### Get audio from microphone

In [None]:
from ipywebrtc import AudioRecorder, CameraStream
from IPython.display import Audio

In [None]:
camera = CameraStream(constraints={'audio': True,'video':False})
recorder = AudioRecorder(stream=camera)
recorder

### Setup model

In [None]:
import whisper

In [None]:
model = whisper.load_model("large")

### Detect, transcribe and translate audio

In [None]:
# load audio and pad/trim it to fit 30 seconds
audio = whisper.load_audio(rec_file_name)
audio = whisper.pad_or_trim(audio)

# make log-Mel spectrogram and move to the same device as the model
mel = whisper.log_mel_spectrogram(audio).to(model.device)

# detect the spoken language
_, probs = model.detect_language(mel)
print(f"Detected language: {max(probs, key=probs.get)}")

# transcribe the spoken audio (corrective feedback for user who does not speak English)
options = whisper.DecodingOptions(fp16 = False, task="transcribe")
result = whisper.decode(model, mel, options)

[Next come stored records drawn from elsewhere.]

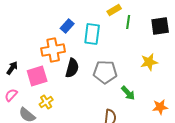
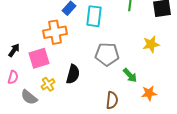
black semicircle: (72, 68) -> (73, 74), moved
pink semicircle: (11, 95) -> (13, 77), turned 152
orange star: (160, 107) -> (149, 93), moved

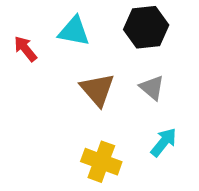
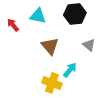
gray triangle: (152, 88) -> (89, 45), moved
cyan arrow: (164, 142) -> (70, 70), moved

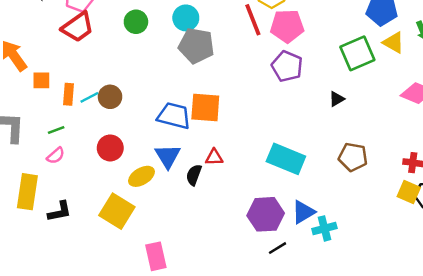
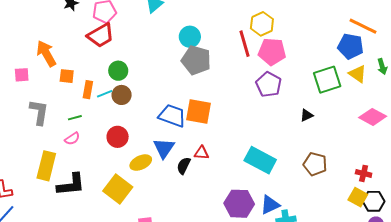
green circle: (136, 22) -> (118, 71), moved
black L-shape: (60, 212) -> (71, 185), size x1.4

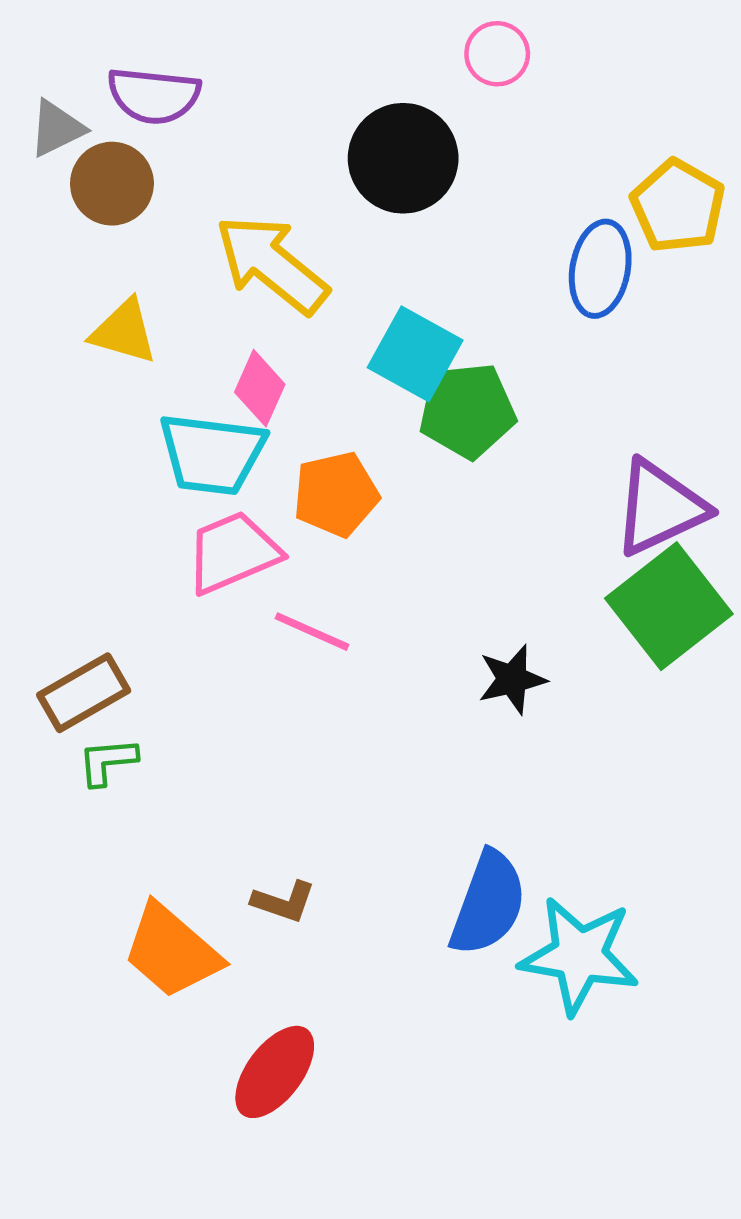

# print the recognized text
print(result.text)

# translate the spoken audio (for use with DALL-E-2)
options = whisper.DecodingOptions(fp16 = False, task="translate")
result = whisper.decode(model, mel, options)

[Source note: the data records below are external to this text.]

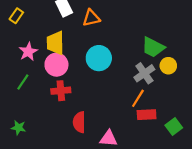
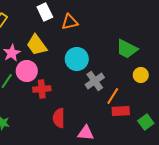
yellow trapezoid: (55, 43) -> (37, 45), turned -35
pink circle: (56, 65) -> (27, 71), moved
yellow circle: (168, 66) -> (141, 75), moved
gray cross: (144, 73) -> (95, 81), moved

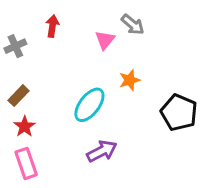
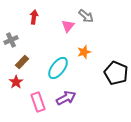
gray cross: (15, 46) -> (11, 40), moved
brown rectangle: (18, 96) -> (22, 62), moved
pink rectangle: (26, 163) -> (38, 102), moved

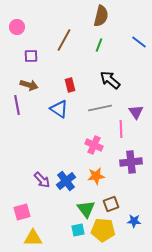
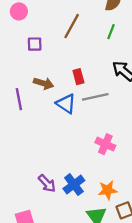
brown arrow: (29, 85) -> (44, 83), moved
gray line: (100, 108) -> (95, 97), moved
orange star: (96, 176) -> (108, 190), moved

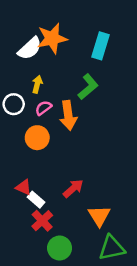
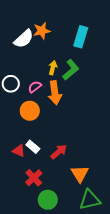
orange star: (52, 38) -> (42, 31), size x0.7
yellow arrow: (37, 84) -> (53, 68), moved
white rectangle: (36, 200) -> (33, 147), moved

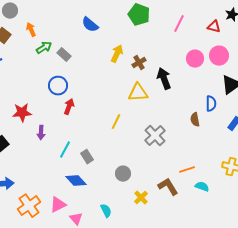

# print the translated text
print(result.text)

### Generate images using DeepAI's `stable-diffusion`

In [None]:
import urllib
from PIL import Image
import requests

r = requests.post(
    "https://api.deepai.org/api/stable-diffusion",
    data={
        'text': result.text,
    },
    headers={'api-key': 'quickstart-QUdJIGlzIGNvbWluZy4uLi4K'}
)
im = Image.open(urllib.request.urlopen(r.json()['output_url']))
display(im)

### Choose an image to save

In [None]:
choice = 3

w, h = im.size
if choice == 0:
    im1 = im.crop((0, 0, int(w/2), int(h/2)))
elif choice == 1:
    im1 = im.crop((int(w/2), 0, int(w), int(h/2)))
elif choice == 2:
    im1 = im.crop((0, int(h/2), int(w/2), int(h)))
elif choice == 3:
    im1 = im.crop((int(w/2), int(h/2), int(w), int(h)))

display(im1)
    
im1.save(result.text.replace(" ", "_") + ".png")